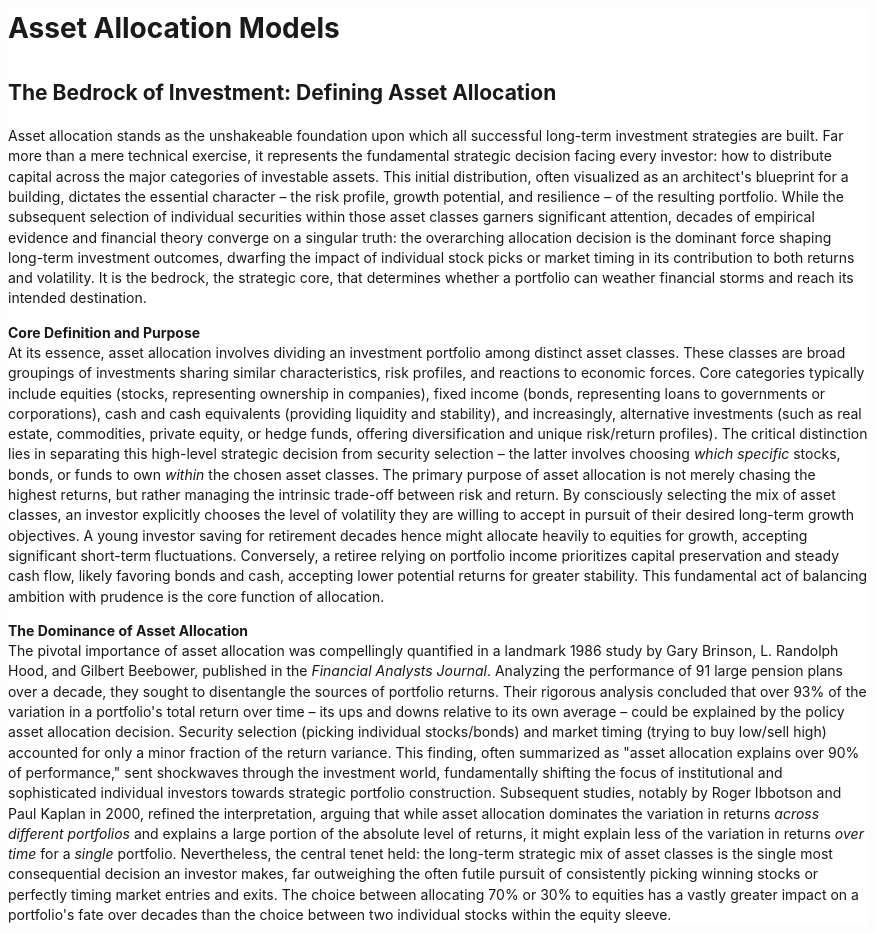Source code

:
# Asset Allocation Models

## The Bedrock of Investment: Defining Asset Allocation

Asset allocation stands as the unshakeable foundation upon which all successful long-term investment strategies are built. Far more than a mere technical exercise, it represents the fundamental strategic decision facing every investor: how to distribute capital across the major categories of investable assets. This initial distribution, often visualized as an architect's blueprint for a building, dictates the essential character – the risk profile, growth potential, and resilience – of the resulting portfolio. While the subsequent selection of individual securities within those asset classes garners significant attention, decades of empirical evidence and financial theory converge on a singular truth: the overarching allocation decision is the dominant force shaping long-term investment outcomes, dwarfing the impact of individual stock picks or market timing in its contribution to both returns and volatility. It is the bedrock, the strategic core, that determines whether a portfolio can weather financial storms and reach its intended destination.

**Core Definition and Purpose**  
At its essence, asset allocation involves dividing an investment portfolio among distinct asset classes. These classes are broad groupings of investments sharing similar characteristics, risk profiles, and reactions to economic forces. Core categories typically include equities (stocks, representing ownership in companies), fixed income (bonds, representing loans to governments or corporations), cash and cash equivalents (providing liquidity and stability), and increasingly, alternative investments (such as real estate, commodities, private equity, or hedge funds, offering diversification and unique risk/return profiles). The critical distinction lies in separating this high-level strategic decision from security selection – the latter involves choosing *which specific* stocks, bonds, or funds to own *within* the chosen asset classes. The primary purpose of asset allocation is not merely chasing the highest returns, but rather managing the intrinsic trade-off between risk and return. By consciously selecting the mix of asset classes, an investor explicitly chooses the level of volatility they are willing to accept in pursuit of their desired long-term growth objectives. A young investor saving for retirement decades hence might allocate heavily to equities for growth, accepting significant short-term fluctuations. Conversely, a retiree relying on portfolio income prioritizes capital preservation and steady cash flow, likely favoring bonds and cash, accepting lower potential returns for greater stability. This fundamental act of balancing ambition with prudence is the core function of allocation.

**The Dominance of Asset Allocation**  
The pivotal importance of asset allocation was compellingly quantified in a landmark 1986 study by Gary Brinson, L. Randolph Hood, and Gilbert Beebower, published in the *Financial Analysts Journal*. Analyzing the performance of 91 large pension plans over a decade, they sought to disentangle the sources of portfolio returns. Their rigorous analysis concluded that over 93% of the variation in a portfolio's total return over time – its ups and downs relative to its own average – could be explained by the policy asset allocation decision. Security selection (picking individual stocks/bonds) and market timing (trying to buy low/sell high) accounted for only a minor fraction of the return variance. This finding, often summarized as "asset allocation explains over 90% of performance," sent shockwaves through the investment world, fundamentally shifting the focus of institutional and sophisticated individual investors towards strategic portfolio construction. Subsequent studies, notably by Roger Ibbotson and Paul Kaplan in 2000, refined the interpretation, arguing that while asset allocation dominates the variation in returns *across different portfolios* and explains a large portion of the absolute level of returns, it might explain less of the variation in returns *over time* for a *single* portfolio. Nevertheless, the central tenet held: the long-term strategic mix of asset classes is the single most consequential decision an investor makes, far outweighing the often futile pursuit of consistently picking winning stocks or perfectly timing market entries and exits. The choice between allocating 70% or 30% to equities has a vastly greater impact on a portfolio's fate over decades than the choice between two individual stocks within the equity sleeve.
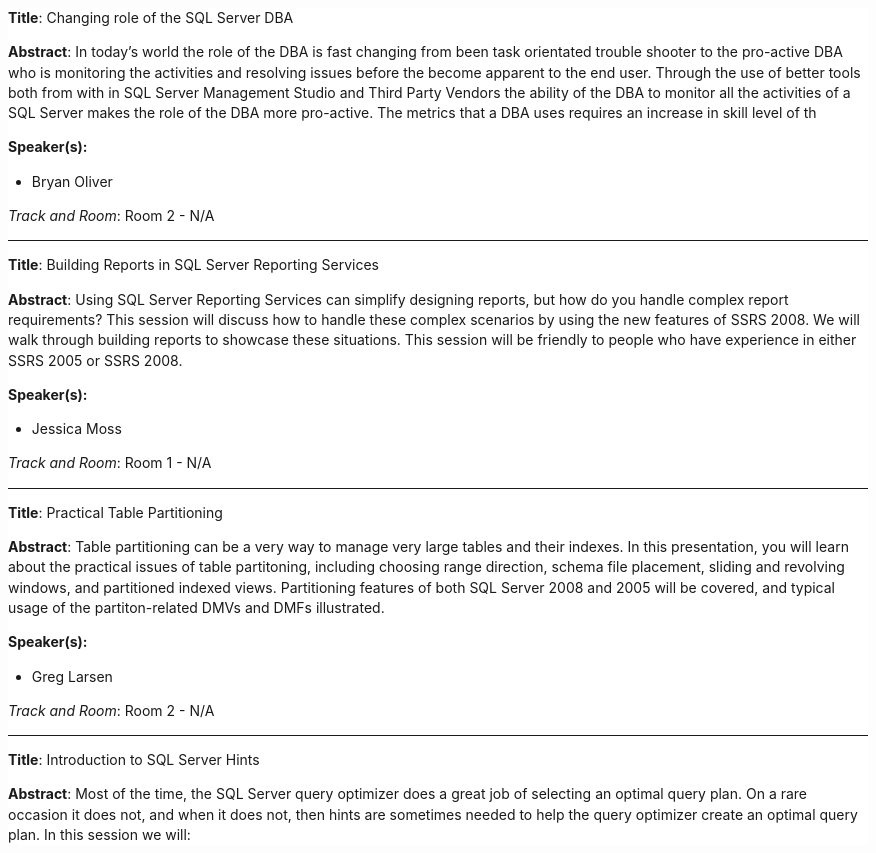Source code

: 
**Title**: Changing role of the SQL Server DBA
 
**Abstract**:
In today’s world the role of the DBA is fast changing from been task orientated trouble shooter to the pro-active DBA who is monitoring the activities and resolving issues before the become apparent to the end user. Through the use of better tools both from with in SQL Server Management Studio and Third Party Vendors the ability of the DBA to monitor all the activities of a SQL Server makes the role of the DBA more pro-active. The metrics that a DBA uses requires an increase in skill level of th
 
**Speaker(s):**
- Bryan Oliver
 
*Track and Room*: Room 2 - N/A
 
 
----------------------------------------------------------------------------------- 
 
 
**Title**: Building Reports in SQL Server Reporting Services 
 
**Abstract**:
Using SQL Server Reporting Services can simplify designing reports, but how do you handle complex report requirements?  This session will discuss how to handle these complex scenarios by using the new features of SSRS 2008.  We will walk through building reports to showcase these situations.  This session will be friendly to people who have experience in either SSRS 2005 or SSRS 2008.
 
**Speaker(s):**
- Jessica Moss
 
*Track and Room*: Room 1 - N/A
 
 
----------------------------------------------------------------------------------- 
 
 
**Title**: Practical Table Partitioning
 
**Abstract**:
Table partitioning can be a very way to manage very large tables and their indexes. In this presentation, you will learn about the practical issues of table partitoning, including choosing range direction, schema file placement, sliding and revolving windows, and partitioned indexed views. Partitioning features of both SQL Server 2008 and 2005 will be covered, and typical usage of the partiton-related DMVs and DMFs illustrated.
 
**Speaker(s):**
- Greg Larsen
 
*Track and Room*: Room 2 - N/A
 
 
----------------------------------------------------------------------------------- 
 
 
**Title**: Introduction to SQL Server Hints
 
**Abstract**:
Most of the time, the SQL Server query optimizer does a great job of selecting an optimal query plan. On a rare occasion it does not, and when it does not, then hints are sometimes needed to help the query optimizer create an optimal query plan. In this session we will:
■ ■ ■ ■ ■ ■ ■
## [Instructions for the task]
Copy the lines above word for word, leaving out the pictures.

## [Written answer]
Source code

:
# Asset Allocation Models

## The Bedrock of Investment: Defining Asset Allocation

Asset allocation stands as the unshakeable foundation upon which all successful long-term investment strategies are built. Far more than a mere technical exercise, it represents the fundamental strategic decision facing every investor: how to distribute capital across the major categories of investable assets. This initial distribution, often visualized as an architect's blueprint for a building, dictates the essential character – the risk profile, growth potential, and resilience – of the resulting portfolio. While the subsequent selection of individual securities within those asset classes garners significant attention, decades of empirical evidence and financial theory converge on a singular truth: the overarching allocation decision is the dominant force shaping long-term investment outcomes, dwarfing the impact of individual stock picks or market timing in its contribution to both returns and volatility. It is the bedrock, the strategic core, that determines whether a portfolio can weather financial storms and reach its intended destination.

**Core Definition and Purpose**  
At its essence, asset allocation involves dividing an investment portfolio among distinct asset classes. These classes are broad groupings of investments sharing similar characteristics, risk profiles, and reactions to economic forces. Core categories typically include equities (stocks, representing ownership in companies), fixed income (bonds, representing loans to governments or corporations), cash and cash equivalents (providing liquidity and stability), and increasingly, alternative investments (such as real estate, commodities, private equity, or hedge funds, offering diversification and unique risk/return profiles). The critical distinction lies in separating this high-level strategic decision from security selection – the latter involves choosing *which specific* stocks, bonds, or funds to own *within* the chosen asset classes. The primary purpose of asset allocation is not merely chasing the highest returns, but rather managing the intrinsic trade-off between risk and return. By consciously selecting the mix of asset classes, an investor explicitly chooses the level of volatility they are willing to accept in pursuit of their desired long-term growth objectives. A young investor saving for retirement decades hence might allocate heavily to equities for growth, accepting significant short-term fluctuations. Conversely, a retiree relying on portfolio income prioritizes capital preservation and steady cash flow, likely favoring bonds and cash, accepting lower potential returns for greater stability. This fundamental act of balancing ambition with prudence is the core function of allocation.

**The Dominance of Asset Allocation**  
The pivotal importance of asset allocation was compellingly quantified in a landmark 1986 study by Gary Brinson, L. Randolph Hood, and Gilbert Beebower, published in the *Financial Analysts Journal*. Analyzing the performance of 91 large pension plans over a decade, they sought to disentangle the sources of portfolio returns. Their rigorous analysis concluded that over 93% of the variation in a portfolio's total return over time – its ups and downs relative to its own average – could be explained by the policy asset allocation decision. Security selection (picking individual stocks/bonds) and market timing (trying to buy low/sell high) accounted for only a minor fraction of the return variance. This finding, often summarized as "asset allocation explains over 90% of performance," sent shockwaves through the investment world, fundamentally shifting the focus of institutional and sophisticated individual investors towards strategic portfolio construction. Subsequent studies, notably by Roger Ibbotson and Paul Kaplan in 2000, refined the interpretation, arguing that while asset allocation dominates the variation in returns *across different portfolios* and explains a large portion of the absolute level of returns, it might explain less of the variation in returns *over time* for a *single* portfolio. Nevertheless, the central tenet held: the long-term strategic mix of asset classes is the single most consequential decision an investor makes, far outweighing the often futile pursuit of consistently picking winning stocks or perfectly timing market entries and exits. The choice between allocating 70% or 30% to equities has a vastly greater impact on a portfolio's fate over decades than the choice between two individual stocks within the equity sleeve.
Source code

: 
**Title**: Changing role of the SQL Server DBA
 
**Abstract**:
In today’s world the role of the DBA is fast changing from been task orientated trouble shooter to the pro-active DBA who is monitoring the activities and resolving issues before the become apparent to the end user. Through the use of better tools both from with in SQL Server Management Studio and Third Party Vendors the ability of the DBA to monitor all the activities of a SQL Server makes the role of the DBA more pro-active. The metrics that a DBA uses requires an increase in skill level of th
 
**Speaker(s):**
- Bryan Oliver
 
*Track and Room*: Room 2 - N/A
 
 
----------------------------------------------------------------------------------- 
 
 
**Title**: Building Reports in SQL Server Reporting Services 
 
**Abstract**:
Using SQL Server Reporting Services can simplify designing reports, but how do you handle complex report requirements?  This session will discuss how to handle these complex scenarios by using the new features of SSRS 2008.  We will walk through building reports to showcase these situations.  This session will be friendly to people who have experience in either SSRS 2005 or SSRS 2008.
 
**Speaker(s):**
- Jessica Moss
 
*Track and Room*: Room 1 - N/A
 
 
----------------------------------------------------------------------------------- 
 
 
**Title**: Practical Table Partitioning
 
**Abstract**:
Table partitioning can be a very way to manage very large tables and their indexes. In this presentation, you will learn about the practical issues of table partitoning, including choosing range direction, schema file placement, sliding and revolving windows, and partitioned indexed views. Partitioning features of both SQL Server 2008 and 2005 will be covered, and typical usage of the partiton-related DMVs and DMFs illustrated.
 
**Speaker(s):**
- Greg Larsen
 
*Track and Room*: Room 2 - N/A
 
 
----------------------------------------------------------------------------------- 
 
 
**Title**: Introduction to SQL Server Hints
 
**Abstract**:
Most of the time, the SQL Server query optimizer does a great job of selecting an optimal query plan. On a rare occasion it does not, and when it does not, then hints are sometimes needed to help the query optimizer create an optimal query plan. In this session we will:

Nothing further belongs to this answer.